TEXTVORLAGE:
^^^^^^^^^^^^^^^^

Vieles haben wir erreicht, – Frauen sind inzwischen fast überall sichtbar und hörbar. Das Erscheinungsbild von Kirche hat sich verändert, ist farbenfroher geworden. Hier bei uns zumindest. Kirche ist nicht nur Männersache, auch Gesellschaft nicht, nicht mit Allmachtsphantasien und Ängsten zu leiten. Es geht nicht um das Ich will, sondern Lasst uns! Um gemeinsame Verantwortung und Zugewandtheit.
Maria und Mirjam haben mich immer wieder ermutigt, neue Formen des Miteinanders zu ermöglichen. Das ist auch heute noch erforderlich: eben mit Frauen der Basis und in leitenden Funktionen, mit Obdachlosen, mit sogenannten Anderslebenden, Andersglaubenden, Fremden und Gescheiterten. Deshalb: kein Rückzug, weder ins ganz Private, noch in Strukturfragen oder dgl., noch in Gleichgültigkeit und Isolation. Es gibt einfach keine Alternative. Nur gemeinsam können wir die kleine und große Welt zum Besseren verändern. Mit Gottes Hilfe.
Lasst uns singen – lasst uns gemeinsam Frauensolidarität einüben und durchhalten. Auch dann, wenn bittere Enttäuschungen eintreten. Auch das habe ich erlebt. Wir brauchen Mut, fromm und fröhlich und politisch wachsam unseren Weg zu gehen. Gemeinsam ist besser als einsam. Das gilt nicht nur für heute Abend.

^^^^^^^^^^^^^^^^

BEREITGESTELLTE DATEN:

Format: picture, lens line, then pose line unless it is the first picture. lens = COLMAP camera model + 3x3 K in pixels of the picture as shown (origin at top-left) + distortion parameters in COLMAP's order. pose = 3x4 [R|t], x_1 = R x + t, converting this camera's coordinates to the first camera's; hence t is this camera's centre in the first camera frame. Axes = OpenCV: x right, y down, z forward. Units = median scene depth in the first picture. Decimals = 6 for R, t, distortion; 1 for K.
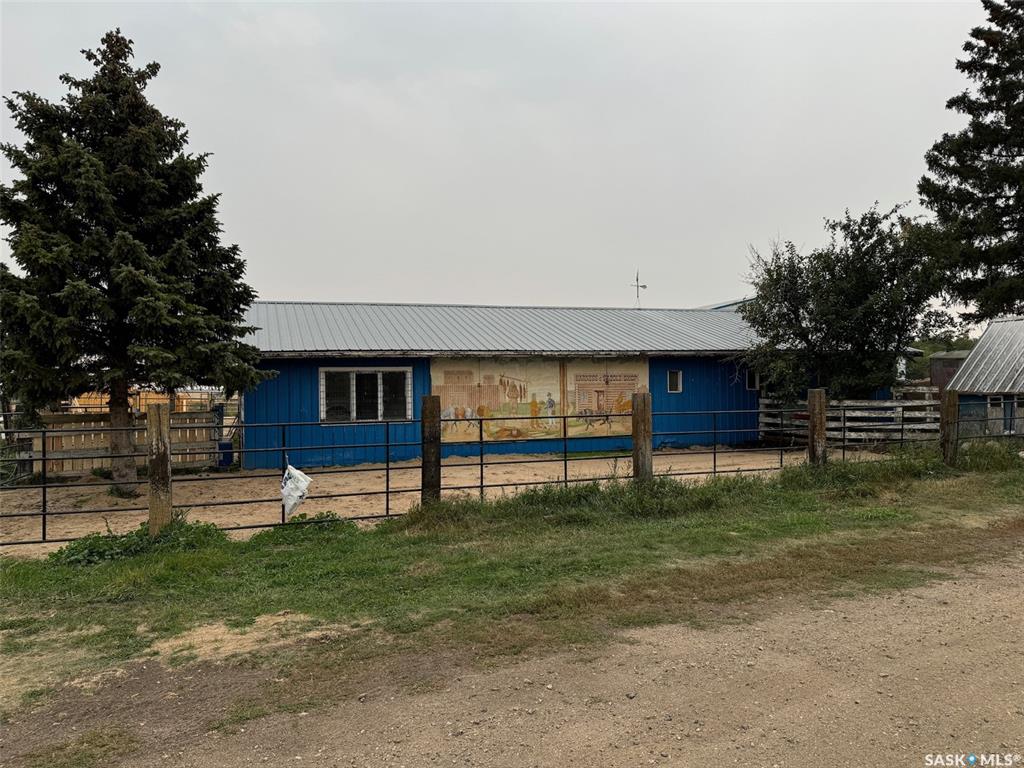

^^^^^^^^^^^^^^^^

ARBEITSAUFTRAG A: Gib den Teil der Textvorlage, der mit den Worten "Maria und Mirjam" beginnt und mit "Mit Gottes Hilfe." endet, noch einmal wieder und benenne darin "Obdachlosen" in "Wohnungslosen" um.
ARBEITSAUFTRAG B:
Beantworte zur Textvorlage kurz die folgenden Fragen:
(i) Welche beiden Frauen haben die sprechende Person immer wieder ermutigt, neue Formen des Miteinanders zu ermöglichen?
(ii) Wie hat sich das Erscheinungsbild von Kirche verändert?
(iii) Was ist nach dem letzten Abschnitt besser als einsam?

LÖSUNG A:
Maria und Mirjam haben mich immer wieder ermutigt, neue Formen des Miteinanders zu ermöglichen. Das ist auch heute noch erforderlich: eben mit Frauen der Basis und in leitenden Funktionen, mit Wohnungslosen, mit sogenannten Anderslebenden, Andersglaubenden, Fremden und Gescheiterten. Deshalb: kein Rückzug, weder ins ganz Private, noch in Strukturfragen oder dgl., noch in Gleichgültigkeit und Isolation. Es gibt einfach keine Alternative. Nur gemeinsam können wir die kleine und große Welt zum Besseren verändern. Mit Gottes Hilfe.

LÖSUNG B:
(i) Maria und Mirjam
(ii) Es ist farbenfroher geworden.
(iii) Gemeinsam